* Суть задания:
Пожалуйста, объясните по тексту о берлинских театрах, почему Эрнст Легал прямо на улице продекламировал русскому патрулю Пасхальный монолог из «Фауста».

* Представленный текст:
__________________________________________________
Все это замечательно, однако искусство, предлагавшееся нам в то время, не содержало даже намека на новую духовность. Художественных выступлений, от серьезных до любительских, имелось в избытке, но единственной новизной в них оказалась изменившаяся политическая обстановка, в которой они происходили. И все же нельзя не отметить, что артисты были свободны в своем творчестве и что Берзарин сам избрал способ облегчить им жизнь.

Но даже при всем этом режиссерам, актерам, певцам, административному персоналу, рабочим сцены и музыкантам оркестра сначала пришлось поработать стекольщиками, плотниками, малярами, уборщицами и кровельщиками, прежде чем можно было дать первое представление. Муниципальная опера, которой в 1943 году пришлось перебраться из разбомбленного здания на Бисмаркштрассе в Адмиралпаласт, теперь обрела новый дом в относительно хорошо сохранившемся «Театре Запада» на Кантштрассе. Театр открылся 15 июня с балета. Вслед за ним 23 июня последовал симфонический концерт. В течение следующего года в нем дали 142 оперы, 67 балетов, 78 концертов и 43 специальных представления для британских войск.

В конце июня Эрнста Легала назначили главным помощником режиссера (генерал-интендантом, то есть старшим управляющим). Прочесывавший улицы в поисках немецких солдат русский патруль задержал его, а когда в документах они увидели слово «генерал», то по ошибке приняли его за высокопоставленного офицера. Дабы вывести их из заблуждения, Легал прямо посреди улицы с превеликим удовольствием продекламировал им Пасхальный монолог из «Фауста». Это убедило их, однако его все равно отправили в фильтрационный лагерь Людвигсфельде, где он пробыл два дня. Вернувшись в Берлин, Легал связался с Паулем Вегенером, который ссудил ему костюм и нашел место для проживания. Потом Вегенер, которого русские глубоко уважали, попросил Легала помочь ему в организации центра для артистов на Гаштайнерштрассе. Также он устроил встречу Легала с Берзариным в Карлсхорсте, куда их обоих доставили на грузовике и где накормили роскошным завтраком.

15 июня из Москвы прилетел Густав фон Вангенхайм, еще одна крупная величина немецкого театра. Он обосновался в театре «Шифбауердамм», где использовал под свое жилье гримерную. Соколовский предоставил ему автомобиль и водителя. Винцер, занимавшийся в городском совете вопросами культуры, свел Вангенхайма с Фелингом, который тогда руководил театром в Целендорфе – перед тем, как возглавить «Немецкий театр».

Примерно в то же самое время на Шлютерштрассе открылся центр для артистов, которым Пауль Вегенер руководил «подобно Богу Отцу», как выразилась Рут Андреас-Фридрих. Здесь набирали актеров на различные роли во всех берлинских театрах, и здесь же люди могли снабжать друг друга удостоверениями о политической благонадежности и профессиональной пригодности, которые являлись ключами к заветным рационам категории I.
__________________________________________________
* Извлечённые записи:

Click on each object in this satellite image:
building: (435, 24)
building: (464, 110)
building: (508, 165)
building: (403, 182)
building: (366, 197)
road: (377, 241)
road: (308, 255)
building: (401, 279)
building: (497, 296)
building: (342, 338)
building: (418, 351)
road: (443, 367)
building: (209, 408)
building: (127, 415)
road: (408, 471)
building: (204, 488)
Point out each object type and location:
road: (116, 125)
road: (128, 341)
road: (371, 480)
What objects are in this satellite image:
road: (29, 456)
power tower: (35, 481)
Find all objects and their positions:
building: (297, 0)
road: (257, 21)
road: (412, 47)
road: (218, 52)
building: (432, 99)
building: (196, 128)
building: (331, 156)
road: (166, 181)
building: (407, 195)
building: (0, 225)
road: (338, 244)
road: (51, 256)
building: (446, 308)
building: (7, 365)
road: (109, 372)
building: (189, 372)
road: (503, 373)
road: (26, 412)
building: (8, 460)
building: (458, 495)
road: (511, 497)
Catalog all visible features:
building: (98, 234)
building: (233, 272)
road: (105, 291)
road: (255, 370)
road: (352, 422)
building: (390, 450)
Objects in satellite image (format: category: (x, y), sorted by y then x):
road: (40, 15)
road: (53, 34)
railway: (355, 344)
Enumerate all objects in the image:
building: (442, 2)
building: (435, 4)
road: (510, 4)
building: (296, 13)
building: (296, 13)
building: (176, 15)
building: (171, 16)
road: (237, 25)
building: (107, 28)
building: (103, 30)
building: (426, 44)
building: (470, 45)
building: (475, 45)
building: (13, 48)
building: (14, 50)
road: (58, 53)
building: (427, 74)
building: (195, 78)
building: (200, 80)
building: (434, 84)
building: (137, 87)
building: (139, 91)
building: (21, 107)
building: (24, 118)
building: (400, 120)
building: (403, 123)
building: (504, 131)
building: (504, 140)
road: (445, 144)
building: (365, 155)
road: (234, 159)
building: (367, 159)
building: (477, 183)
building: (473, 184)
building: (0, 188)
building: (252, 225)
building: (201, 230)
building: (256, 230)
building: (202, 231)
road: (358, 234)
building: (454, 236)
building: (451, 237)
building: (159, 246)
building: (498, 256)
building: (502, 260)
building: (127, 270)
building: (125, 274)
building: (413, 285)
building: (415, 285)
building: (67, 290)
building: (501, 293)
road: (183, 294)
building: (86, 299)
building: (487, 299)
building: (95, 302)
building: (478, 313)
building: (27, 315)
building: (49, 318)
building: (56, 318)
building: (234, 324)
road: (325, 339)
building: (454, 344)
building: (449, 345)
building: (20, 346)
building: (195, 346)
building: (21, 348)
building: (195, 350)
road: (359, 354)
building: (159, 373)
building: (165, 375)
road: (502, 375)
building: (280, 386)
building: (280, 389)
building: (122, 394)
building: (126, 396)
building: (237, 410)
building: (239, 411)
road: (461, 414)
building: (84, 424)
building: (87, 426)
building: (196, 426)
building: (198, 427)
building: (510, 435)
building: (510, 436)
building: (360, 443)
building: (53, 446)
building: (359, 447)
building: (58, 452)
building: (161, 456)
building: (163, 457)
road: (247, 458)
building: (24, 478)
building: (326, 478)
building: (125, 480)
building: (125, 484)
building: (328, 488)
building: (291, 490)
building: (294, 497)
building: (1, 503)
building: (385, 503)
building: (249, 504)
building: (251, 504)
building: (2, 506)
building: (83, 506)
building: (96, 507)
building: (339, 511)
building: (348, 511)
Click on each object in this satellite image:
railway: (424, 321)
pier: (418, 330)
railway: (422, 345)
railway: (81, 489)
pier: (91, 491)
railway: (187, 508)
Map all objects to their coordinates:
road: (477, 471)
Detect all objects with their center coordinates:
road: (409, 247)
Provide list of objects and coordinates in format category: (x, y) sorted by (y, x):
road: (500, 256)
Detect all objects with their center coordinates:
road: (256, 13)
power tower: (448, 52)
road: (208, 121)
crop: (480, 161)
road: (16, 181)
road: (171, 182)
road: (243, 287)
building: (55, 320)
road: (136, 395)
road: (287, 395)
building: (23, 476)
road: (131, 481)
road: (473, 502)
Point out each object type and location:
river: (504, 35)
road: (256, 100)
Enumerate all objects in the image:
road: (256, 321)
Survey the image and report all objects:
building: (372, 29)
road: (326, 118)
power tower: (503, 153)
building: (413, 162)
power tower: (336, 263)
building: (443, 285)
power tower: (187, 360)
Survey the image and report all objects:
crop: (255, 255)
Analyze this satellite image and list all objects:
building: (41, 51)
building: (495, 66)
__________________________________________________
* Решение задачи:
Патрульные увидели в документах Легала слово «генерал» и по ошибке приняли его за высокопоставленного офицера. Монологом он хотел вывести их из этого заблуждения, и это их убедило.